By Lyz Cynthia Zaninka
Corporate boardrooms today may look more diverse than they did a decade ago. More women at the table, more women with leadership titles, and more companies saying the “right things” about inclusion.
But beneath the glossy photos and gender-balance reports lies a reality many women quietly carry: they are not just fighting to earn a seat at the table, they are fighting every day to justify keeping it.
And the cost of that invisible labour is heavier than most people realise.
For many women, being invited into leadership does not automatically come with voice, influence, or respect. It often comes with conditions: be grateful, don’t disrupt, don’t make people uncomfortable, don’t challenge “the way things are done.”
Many women quickly learn they are expected to smile through disrespect. They are praised for being agreeable rather than strategic, penalised for speaking assertively, yet ignored when they speak softly.
They are included in meetings but excluded from decisions. Sometimes, the “empowerment” is merely cosmetic.
A woman may be placed on a leadership team to tick the diversity box, only to be sidelined, spoken over, or used as proof of progress without actually experiencing it.
And when she pushes back, the labels follow: “emotional,” “difficult,” “aggressive,” “not a team player.”
So she learns the delicate dance: speak, but not too loudly. Lead, but not too boldly. Exist, but not too fully.
Few issues expose corporate double standards more clearly than pregnancy. Even in supposedly progressive workplaces, pregnancy is often viewed as a disruption, a risk to productivity, a burden to timelines, a “pause button” on ambition.
The whispered questions begin: Will she still be committed? Should we give this role to someone more available? Let’s wait until she returns from maternity leave.
Promotions are quietly delayed. Leadership opportunities disappear. Projects are reassigned “for continuity.”
Some women delay announcing their pregnancies, not just for privacy, but for career survival. Others delay motherhood entirely, wrestling with the internal conflict: career or family? And why should they have to choose?
When they return to work, they do not simply return as employees. They return as mothers, professionals, negotiators of guilt, masters of exhaustion, carrying invisible emotional and physical weight, yet determined not to be perceived as less capable.
There is another silent reality many women experience but rarely voice openly: the abuse of authority by men who exchange opportunity for sexual access.
It does not always appear as overt harassment. Sometimes it is flirtation disguised as mentorship, “private meetings” after hours, career advice with inappropriate undertones, subtle pressure that sounds like opportunity but feels like coercion.
The most dangerous situations are rarely obvious. They are layered with power, influence, and unspoken consequences. Say no and risk retaliation. Say yes and live with shame, fear, and loss of self.
Even when women report misconduct, they are often questioned, disbelieved, silenced, or quietly transferred to avoid “scandal.”
Protecting reputations, especially powerful male reputations, too often takes priority over protecting women.

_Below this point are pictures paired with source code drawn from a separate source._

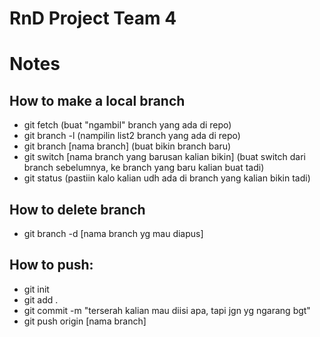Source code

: # RnD Project Team 4

# Notes
## How to make a local branch
- git fetch (buat "ngambil" branch yang ada di repo)
- git branch -l (nampilin list2 branch yang ada di repo)
- git branch [nama branch] (buat bikin branch baru)
- git switch [nama branch yang barusan kalian bikin] (buat switch dari branch sebelumnya, ke branch yang baru kalian buat tadi)
- git status (pastiin kalo kalian udh ada di branch yang kalian bikin tadi)

## How to delete branch
- git branch -d [nama branch yg mau diapus] 

## How to push:
- git init
- git add .
- git commit -m "terserah kalian mau diisi apa, tapi jgn yg ngarang bgt"
- git push origin [nama branch]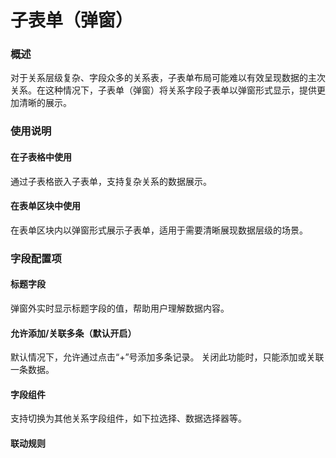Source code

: # 子表单（弹窗）

### 概述

对于关系层级复杂、字段众多的关系表，子表单布局可能难以有效呈现数据的主次关系。在这种情况下，子表单（弹窗）将关系字段子表单以弹窗形式显示，提供更加清晰的展示。

### 使用说明

#### 在子表格中使用
通过子表格嵌入子表单，支持复杂关系的数据展示。

#### 在表单区块中使用
在表单区块内以弹窗形式展示子表单，适用于需要清晰展现数据层级的场景。

### 字段配置项
#### 标题字段
弹窗外实时显示标题字段的值，帮助用户理解数据内容。

#### 允许添加/关联多条（默认开启）
默认情况下，允许通过点击“+”号添加多条记录。
关闭此功能时，只能添加或关联一条数据。

#### 字段组件
支持切换为其他关系字段组件，如下拉选择、数据选择器等。

#### 联动规则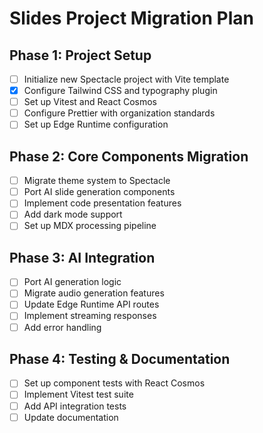 # Slides Project Migration Plan

## Phase 1: Project Setup
- [ ] Initialize new Spectacle project with Vite template
- [x] Configure Tailwind CSS and typography plugin
- [ ] Set up Vitest and React Cosmos
- [ ] Configure Prettier with organization standards
- [ ] Set up Edge Runtime configuration

## Phase 2: Core Components Migration
- [ ] Migrate theme system to Spectacle
- [ ] Port AI slide generation components
- [ ] Implement code presentation features
- [ ] Add dark mode support
- [ ] Set up MDX processing pipeline

## Phase 3: AI Integration
- [ ] Port AI generation logic
- [ ] Migrate audio generation features
- [ ] Update Edge Runtime API routes
- [ ] Implement streaming responses
- [ ] Add error handling

## Phase 4: Testing & Documentation
- [ ] Set up component tests with React Cosmos
- [ ] Implement Vitest test suite
- [ ] Add API integration tests
- [ ] Update documentation
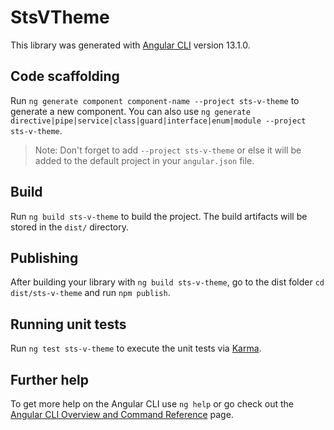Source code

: # StsVTheme

This library was generated with [Angular CLI](https://github.com/angular/angular-cli) version 13.1.0.

## Code scaffolding

Run `ng generate component component-name --project sts-v-theme` to generate a new component. You can also use `ng generate directive|pipe|service|class|guard|interface|enum|module --project sts-v-theme`.
> Note: Don't forget to add `--project sts-v-theme` or else it will be added to the default project in your `angular.json` file. 

## Build

Run `ng build sts-v-theme` to build the project. The build artifacts will be stored in the `dist/` directory.

## Publishing

After building your library with `ng build sts-v-theme`, go to the dist folder `cd dist/sts-v-theme` and run `npm publish`.

## Running unit tests

Run `ng test sts-v-theme` to execute the unit tests via [Karma](https://karma-runner.github.io).

## Further help

To get more help on the Angular CLI use `ng help` or go check out the [Angular CLI Overview and Command Reference](https://angular.io/cli) page.
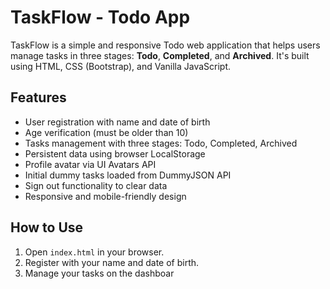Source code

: # TaskFlow - Todo App

TaskFlow is a simple and responsive Todo web application that helps users manage tasks in three stages: **Todo**, **Completed**, and **Archived**. It's built using HTML, CSS (Bootstrap), and Vanilla JavaScript.

## Features

- User registration with name and date of birth
- Age verification (must be older than 10)
- Tasks management with three stages: Todo, Completed, Archived
- Persistent data using browser LocalStorage
- Profile avatar via UI Avatars API
- Initial dummy tasks loaded from DummyJSON API
- Sign out functionality to clear data
- Responsive and mobile-friendly design

## How to Use

1. Open `index.html` in your browser.
2. Register with your name and date of birth.
3. Manage your tasks on the dashboar
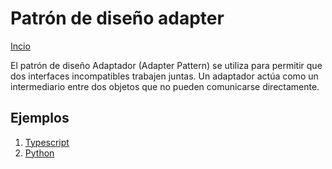 # Patrón de diseño adapter

[Incio](../../../README-es.md)

El patrón de diseño Adaptador (Adapter Pattern) se utiliza para permitir que dos interfaces incompatibles trabajen juntas. Un adaptador actúa como un intermediario entre dos objetos que no pueden comunicarse directamente.

## Ejemplos

1. [Typescript](./adapter.ts)
1. [Python](./adapter.py)
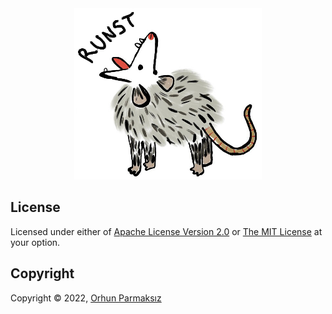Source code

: <a href="https://github.com/orhun/runst">
  <center>
    <img src="assets/runst-logo.jpg" width="300">
  </center>
</a>

## License

Licensed under either of [Apache License Version 2.0](http://www.apache.org/licenses/LICENSE-2.0) or [The MIT License](http://opensource.org/licenses/MIT) at your option.

## Copyright

Copyright © 2022, [Orhun Parmaksız](mailto:orhunparmaksiz@gmail.com)
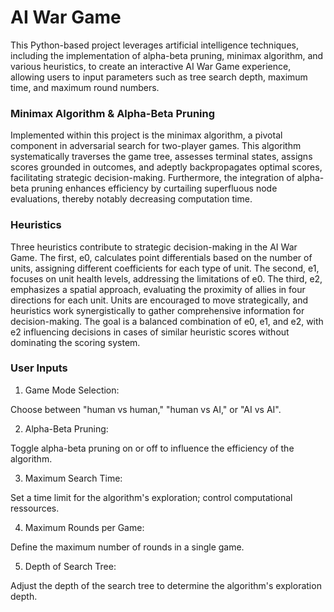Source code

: # AI War Game
This Python-based project leverages artificial intelligence techniques, including the implementation of alpha-beta pruning, minimax algorithm, and various heuristics, to create an interactive AI War Game experience, allowing users to input parameters such as tree search depth, maximum time, and maximum round numbers.

### Minimax Algorithm & Alpha-Beta Pruning

Implemented within this project is the minimax algorithm, a pivotal component in adversarial search for two-player games. This algorithm systematically traverses the game tree, assesses terminal states, assigns scores grounded in outcomes, and adeptly backpropagates optimal scores, facilitating strategic decision-making. Furthermore, the integration of alpha-beta pruning enhances efficiency by curtailing superfluous node evaluations, thereby notably decreasing computation time.

### Heuristics


Three heuristics contribute to strategic decision-making in the AI War Game. The first, e0, calculates point differentials based on the number of units, assigning different coefficients for each type of unit. The second, e1, focuses on unit health levels, addressing the limitations of e0. The third, e2, emphasizes a spatial approach, evaluating the proximity of allies in four directions for each unit. Units are encouraged to move strategically, and heuristics work synergistically to gather comprehensive information for decision-making. The goal is a balanced combination of e0, e1, and e2, with e2 influencing decisions in cases of similar heuristic scores without dominating the scoring system.

### User Inputs

1. Game Mode Selection:

Choose between "human vs human," "human vs AI," or "AI vs AI".

2. Alpha-Beta Pruning:

Toggle alpha-beta pruning on or off to influence the efficiency of the algorithm.

3. Maximum Search Time:

Set a time limit for the algorithm's exploration; control computational ressources.

4. Maximum Rounds per Game:

Define the maximum number of rounds in a single game.

5. Depth of Search Tree:

Adjust the depth of the search tree to determine the algorithm's exploration depth.
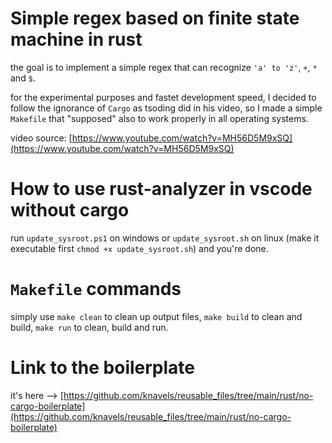 # Simple regex based on finite state machine in rust

the goal is to implement a simple regex that can recognize `'a' to 'z'`, `+`, `*` and `$`.

for the experimental purposes and fastet development speed, I decided to follow the ignorance of `Cargo` as tsoding did in his video, so I made a simple `Makefile` that "supposed" also to work properly in all operating systems.

video source: [https://www.youtube.com/watch?v=MH56D5M9xSQ](https://www.youtube.com/watch?v=MH56D5M9xSQ)

# How to use rust-analyzer in vscode without cargo
run `update_sysroot.ps1` on windows or `update_sysroot.sh` on linux (make it executable first `chmod +x update_sysroot.sh`) and you're done.

# `Makefile` commands
simply use `make clean` to clean up output files, `make build` to clean and build, `make run` to clean, build and run.

# Link to the boilerplate
it's here --> [https://github.com/knavels/reusable_files/tree/main/rust/no-cargo-boilerplate](https://github.com/knavels/reusable_files/tree/main/rust/no-cargo-boilerplate)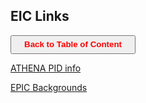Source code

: ## EIC Links

<a><button name="button" style = "color:red;width:200px;height:30px;cursor:pointer" onclick="window.location.href='https://reynier0611.github.io';">**Back to Table of Content**</button></a>

[ATHENA PID info](https://wiki.bnl.gov/athena/index.php/PID)

[EPIC Backgrounds](https://wiki.bnl.gov/EPIC/index.php?title=Background)
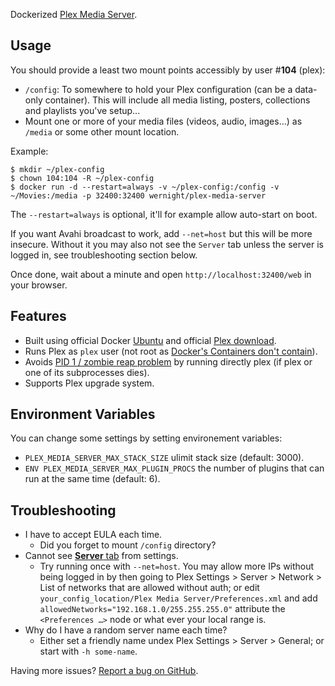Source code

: Dockerized [Plex Media Server](https://plex.tv/).

Usage
-----

You should provide a least two mount points accessibly by user #**104** (plex):

  * `/config`: To somewhere to hold your Plex configuration (can be a data-only container). This will include all media listing, posters, collections and playlists you've setup...
  * Mount one or more of your media files (videos, audio, images...) as `/media` or some other mount location.

Example:

    $ mkdir ~/plex-config
    $ chown 104:104 -R ~/plex-config
    $ docker run -d --restart=always -v ~/plex-config:/config -v ~/Movies:/media -p 32400:32400 wernight/plex-media-server

The `--restart=always` is optional, it'll for example allow auto-start on boot.

If you want Avahi broadcast to work, add `--net=host` but this will be more insecure. Without it you may also not see the `Server` tab unless the server is logged in, see troubleshooting section below.

Once done, wait about a minute and open `http://localhost:32400/web` in your browser.


Features
--------

  * Built using official Docker [Ubuntu](https://registry.hub.docker.com/_/ubuntu/) and official [Plex download](https://plex.tv/downloads).
  * Runs Plex as `plex` user (not root as [Docker's Containers don't contain](http://www.projectatomic.io/blog/2014/09/yet-another-reason-containers-don-t-contain-kernel-keyrings/)).
  * Avoids [PID 1 / zombie reap problem](https://blog.phusion.nl/2015/01/20/docker-and-the-pid-1-zombie-reaping-problem/) by running directly plex (if plex or one of its subprocesses dies).
  * Supports Plex upgrade system.


Environment Variables
---------------------

You can change some settings by setting environement variables:

  * `PLEX_MEDIA_SERVER_MAX_STACK_SIZE` ulimit stack size (default: 3000).
  * `ENV PLEX_MEDIA_SERVER_MAX_PLUGIN_PROCS` the number of plugins that can run at the same time (default: 6).


Troubleshooting
---------------

  * I have to accept EULA each time.
      * Did you forget to mount `/config` directory?
  * Cannot see [**Server** tab](http://localhost:32400/web/index.html#!/settings/server) from settings.
      * Try running once with `--net=host`. You may allow more IPs without being logged in by then going to Plex Settings > Server > Network > List of networks that are allowed without auth; or edit `your_config_location/Plex Media Server/Preferences.xml` and add `allowedNetworks="192.168.1.0/255.255.255.0"` attribute the `<Preferences …>` node or what ever your local range is.
  * Why do I have a random server name each time?
      * Either set a friendly name undex Plex Settings > Server > General; or start with `-h some-name`.

Having more issues? [Report a bug on GitHub](https://github.com/wernight/docker-plex-media-server/issues).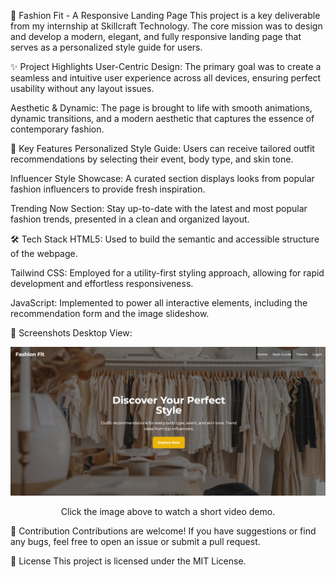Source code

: 👗 Fashion Fit - A Responsive Landing Page
This project is a key deliverable from my internship at Skillcraft Technology. The core mission was to design and develop a modern, elegant, and fully responsive landing page that serves as a personalized style guide for users.

✨ Project Highlights
User-Centric Design: The primary goal was to create a seamless and intuitive user experience across all devices, ensuring perfect usability without any layout issues.

Aesthetic & Dynamic: The page is brought to life with smooth animations, dynamic transitions, and a modern aesthetic that captures the essence of contemporary fashion.

🌟 Key Features
Personalized Style Guide: Users can receive tailored outfit recommendations by selecting their event, body type, and skin tone.

Influencer Style Showcase: A curated section displays looks from popular fashion influencers to provide fresh inspiration.

Trending Now Section: Stay up-to-date with the latest and most popular fashion trends, presented in a clean and organized layout.

🛠️ Tech Stack
HTML5: Used to build the semantic and accessible structure of the webpage.

Tailwind CSS: Employed for a utility-first styling approach, allowing for rapid development and effortless responsiveness.

JavaScript: Implemented to power all interactive elements, including the recommendation form and the image slideshow.

📸 Screenshots
Desktop View:
<p align="center">
<a href="https://geetikachaudhary09.github.io/SCT_WD_1/">
<img src="https://github.com/GeetikaChaudhary09/SCT_WD_1/blob/main/Screenshot%202025-09-11%20013116.png" alt="Video Demo of the Website" width="600">
</a>
</p>
<p align="center">Click the image above to watch a short video demo.</p>

🤝 Contribution
Contributions are welcome! If you have suggestions or find any bugs, feel free to open an issue or submit a pull request.

📜 License
This project is licensed under the MIT License.
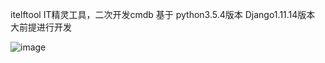 ﻿
itelftool IT精灵工具，二次开发cmdb
基于 python3.5.4版本 Django1.11.14版本 大前提进行开发

![image](https://raw.githubusercontent.com/wiki/420521738/itelftool/%E4%BB%AA%E8%A1%A8%E7%9B%98.png)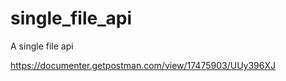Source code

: # single_file_api
A single file api
   
   
   https://documenter.getpostman.com/view/17475903/UUy396XJ
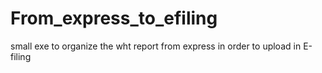# From_express_to_efiling
small exe to organize the wht report from express in order to upload in E-filing
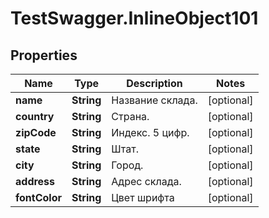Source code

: # TestSwagger.InlineObject101

## Properties

Name | Type | Description | Notes
------------ | ------------- | ------------- | -------------
**name** | **String** | Название склада. | [optional] 
**country** | **String** | Страна. | [optional] 
**zipCode** | **String** | Индекс. 5 цифр. | [optional] 
**state** | **String** | Штат. | [optional] 
**city** | **String** | Город. | [optional] 
**address** | **String** | Адрес склада. | [optional] 
**fontColor** | **String** | Цвет шрифта | [optional] 


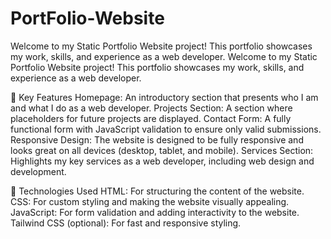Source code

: # PortFolio-Website
Welcome to my Static Portfolio Website project! This portfolio showcases my work, skills, and experience as a web developer. Welcome to my Static Portfolio Website project! This portfolio showcases my work, skills, and experience as a web developer.


🚀 Key Features
Homepage: An introductory section that presents who I am and what I do as a web developer.
Projects Section: A section where placeholders for future projects are displayed.
Contact Form: A fully functional form with JavaScript validation to ensure only valid submissions.
Responsive Design: The website is designed to be fully responsive and looks great on all devices (desktop, tablet, and mobile).
Services Section: Highlights my key services as a web developer, including web design and development.


🔧 Technologies Used
HTML: For structuring the content of the website.
CSS: For custom styling and making the website visually appealing.
JavaScript: For form validation and adding interactivity to the website.
Tailwind CSS (optional): For fast and responsive styling.
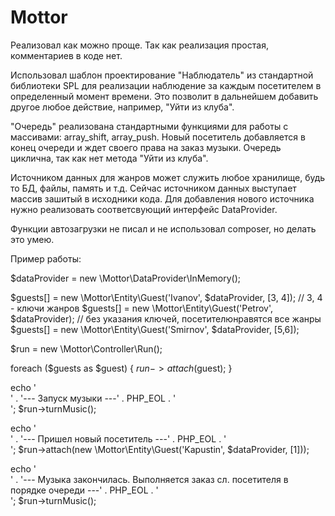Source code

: # Mottor

Реализовал как можно проще. Так как реализация простая, комментариев в коде нет.

Использовал шаблон проектирование "Наблюдатель" из стандартной библиотеки SPL для реализации наблюдение за каждым посетителем в определенный момент времени. Это позволит в дальнейшем добавить другое любое действие, например, "Уйти из клуба".

"Очередь" реализована стандартными функциями для работы с массивами: array_shift, array_push. Новый посетитель добавляется в конец очереди и ждет своего права на заказ музыки. Очередь циклична, так как нет метода "Уйти из клуба".

Источником данных для жанров может служить любое хранилище, будь то БД, файлы, память и т.д. Сейчас источником данных выступает массив зашитый в исходники кода. Для добавления нового источника нужно реализовать соответсвующий интерфейс DataProvider.

Функции автозагрузки не писал и не использовал composer, но делать это умею.

Пример работы:

$dataProvider = new \Mottor\DataProvider\InMemory();

$guests[] = new \Mottor\Entity\Guest('Ivanov', $dataProvider, [3, 4]); // 3, 4 - ключи жанров
$guests[] = new \Mottor\Entity\Guest('Petrov', $dataProvider); // без указания ключей, посетителюнравятся все жанры
$guests[] = new \Mottor\Entity\Guest('Smirnov', $dataProvider, [5,6]);

$run = new \Mottor\Controller\Run();

foreach ($guests as $guest) {
    $run->attach($guest);
}

echo '<br />' . '--- Запуск музыки ---' . PHP_EOL . '<br />';
$run->turnMusic();

echo '<br />' . '--- Пришел новый посетитель ---' . PHP_EOL . '<br />';
$run->attach(new \Mottor\Entity\Guest('Kapustin', $dataProvider, [1]));

echo '<br />' . '--- Музыка закончилась. Выполняется заказ сл. посетителя в порядке очереди ---' . PHP_EOL . '<br />';
$run->turnMusic();

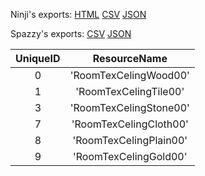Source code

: Ninji's exports: [HTML](https://wuffs.org/acnh/bcsv_140/html/RoomCeilingParam.html) [CSV](https://wuffs.org/acnh/bcsv_140/csv/RoomCeilingParam.csv) [JSON](https://wuffs.org/acnh/bcsv_140/json/RoomCeilingParam.json)

Spazzy's exports: [CSV](https://github.com/McSpazzy/acnh-csv/blob/master/RoomCeilingParam.csv) [JSON](https://github.com/McSpazzy/acnh-json/blob/master/RoomCeilingParam.json)

| UniqueID | ResourceName |
|:--:|:--:|
| 0 | 'RoomTexCelingWood00' | 
| 1 | 'RoomTexCelingTile00' | 
| 3 | 'RoomTexCelingStone00' | 
| 7 | 'RoomTexCelingCloth00' | 
| 8 | 'RoomTexCelingPlain00' | 
| 9 | 'RoomTexCelingGold00' | 
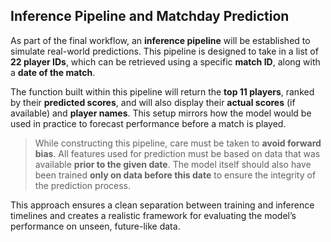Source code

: ## Inference Pipeline and Matchday Prediction

As part of the final workflow, an **inference pipeline** will be established to simulate real-world predictions. This pipeline is designed to take in a list of **22 player IDs**, which can be retrieved using a specific **match ID**, along with a **date of the match**.

The function built within this pipeline will return the **top 11 players**, ranked by their **predicted scores**, and will also display their **actual scores** (if available) and **player names**. This setup mirrors how the model would be used in practice to forecast performance before a match is played.

> While constructing this pipeline, care must be taken to **avoid forward bias**. All features used for prediction must be based on data that was available **prior to the given date**. The model itself should also have been trained **only on data before this date** to ensure the integrity of the prediction process.

This approach ensures a clean separation between training and inference timelines and creates a realistic framework for evaluating the model’s performance on unseen, future-like data.

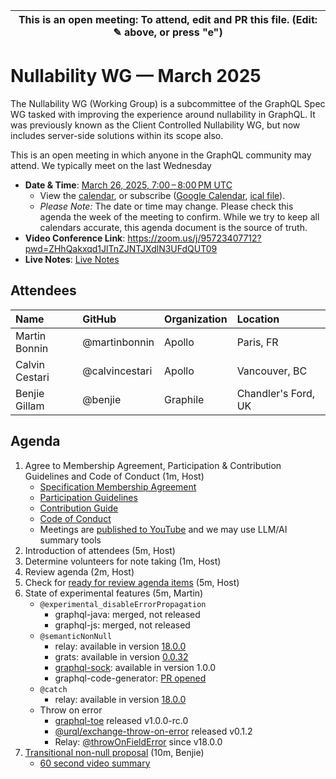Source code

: | This is an open meeting: To attend, edit and PR this file. (Edit: ✎ above, or press "e") |
| ---------------------------------------------------------------------------------------- |

# Nullability WG — March 2025

The Nullability WG (Working Group) is a subcommittee of the GraphQL Spec WG
tasked with improving the experience around nullability in GraphQL. It was
previously known as the Client Controlled Nullability WG, but now includes
server-side solutions within its scope also.

This is an open meeting in which anyone in the GraphQL community may attend.
We typically meet on the last Wednesday


- **Date & Time**: [March 26, 2025, 7:00 – 8:00 PM UTC](https://www.timeanddate.com/worldclock/converter.html?iso=20250326T190000&p1=224&p2=179&p3=136&p4=268&p5=367&p6=438&p7=248&p8=240)
  - View the [calendar][], or subscribe ([Google Calendar][], [ical file][]).
  - _Please Note:_ The date or time may change. Please check this agenda the
    week of the meeting to confirm. While we try to keep all calendars accurate,
    this agenda document is the source of truth.
- **Video Conference Link**: https://zoom.us/j/95723407712?pwd=ZHhQakxqd1JlTnZJNTJXdlN3UFdQUT09
- **Live Notes**: [Live Notes][]

[calendar]: https://calendar.google.com/calendar/embed?src=linuxfoundation.org_ik79t9uuj2p32i3r203dgv5mo8%40group.calendar.google.com
[google calendar]: https://calendar.google.com/calendar?cid=bGludXhmb3VuZGF0aW9uLm9yZ19pazc5dDl1dWoycDMyaTNyMjAzZGd2NW1vOEBncm91cC5jYWxlbmRhci5nb29nbGUuY29t
[ical file]: https://calendar.google.com/calendar/ical/linuxfoundation.org_ik79t9uuj2p32i3r203dgv5mo8%40group.calendar.google.com/public/basic.ics
[live notes]: https://docs.google.com/document/d/1IwWB_JBgqFnKVNnXph1k0j3ZTrMzYR9n8fEaxR11Fj4/edit

## Attendees

<!-- prettier-ignore -->
| Name                 | GitHub        | Organization       | Location              |
| :------------------- | :------------ | :----------------- | :-------------------- |
| Martin Bonnin| @martinbonnin | Apollo | Paris, FR |
| Calvin Cestari | @calvincestari | Apollo | Vancouver, BC |
| Benjie Gillam        | @benjie       | Graphile           | Chandler's Ford, UK   |


## Agenda

1. Agree to Membership Agreement, Participation & Contribution Guidelines and Code of Conduct (1m, Host)
   - [Specification Membership Agreement](https://github.com/graphql/foundation)
   - [Participation Guidelines](https://github.com/graphql/graphql-wg#participation-guidelines)
   - [Contribution Guide](https://github.com/graphql/graphql-spec/blob/main/CONTRIBUTING.md)
   - [Code of Conduct](https://github.com/graphql/foundation/blob/master/CODE-OF-CONDUCT.md)
   - Meetings are [published to YouTube](https://www.youtube.com/@GraphQLFoundation/videos) and we may use LLM/AI summary tools
1. Introduction of attendees (5m, Host)
1. Determine volunteers for note taking (1m, Host)
1. Review agenda (2m, Host)
1. Check for [ready for review agenda items](https://github.com/graphql/nullability-wg/issues?q=is%3Aissue+is%3Aopen+label%3A%22Ready+for+review+%F0%9F%99%8C%22+sort%3Aupdated-desc) (5m, Host)
1. State of experimental features (5m, Martin)
   - `@experimental_disableErrorPropagation`
     - graphql-java: merged, not released
     - graphql-js: merged, not released
   - `@semanticNonNull`
     - relay: available in version [18.0.0](https://relay.dev/docs/guides/semantic-nullability/)
     - grats: available in version [0.0.32](https://grats.capt.dev/docs/guides/strict-semantic-nullability/)
     - [graphql-sock](https://github.com/graphile/graphql-sock): available in version 1.0.0
     - graphql-code-generator: [PR opened](https://github.com/dotansimha/graphql-code-generator/pull/10323)
   - `@catch`
     - relay: available in version [18.0.0](https://relay.dev/docs/guides/catch-directive/) 
   - Throw on error
     - [graphql-toe](https://github.com/graphile/graphql-toe) released v1.0.0-rc.0
     - [@urql/exchange-throw-on-error](https://github.com/urql-graphql/urql/blob/main/exchanges/throw-on-error) released v0.1.2
     - Relay: [@throwOnFieldError](https://relay.dev/docs/guides/throw-on-field-error-directive/) since v18.0.0
1. [Transitional non-null proposal](https://benjie.dev/graphql/nullability) (10m, Benjie)
   - [60 second video summary](https://youtu.be/gYnVaZz-19A)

And yet, women endure. Many choose dignity over shortcuts, even when it costs them promotions, visibility, or influence.
Beyond performance targets, KPIs, and quarterly reviews, women perform another kind of labour every day: emotional labour.
They are expected to build team morale, mentor younger staff, diffuse conflict, absorb bias gracefully, and demonstrate resilience without showing cracks.
They carry self-doubt, imposter syndrome, fear of replacement, and immense pressure to constantly outperform, all while being judged on appearance, tone, personality, and likability in ways men rarely are.
Despite the pressure, the exhaustion, and the unfairness, women continue to rise, to build, to innovate, to lead. They stay.
What needs to change goes beyond policies and posters. Real transformation requires more than speeches or “Women’s Month” campaigns.
It demands leadership accountability instead of silence, zero tolerance for harassment and coercion, fair parental policies for both men and women, transparent promotion processes, cultures that value competence over conformity, safe reporting systems that truly protect victims, and male allies who call out abuse instead of benefiting from it.
Women do not need sympathy. They need systems that honour their talent without demanding silence, sacrifice, or compromise of dignity.
Being a woman in the corporate world is not just about breaking ceilings. It is about surviving the pressure of standing beneath the ceiling you have already broken, and ensuring it stays open for those who come after you.
The more honestly we speak about these unspoken truths, the closer we move toward workplaces where women are not merely present, but powerful, protected, and heard.
As we celebrate Women’s Month this year, may we all reflect on the roles we play in enabling women to thrive, and confront the cosmetic leadership transformations that weaken organisations and undermine their long-term performance.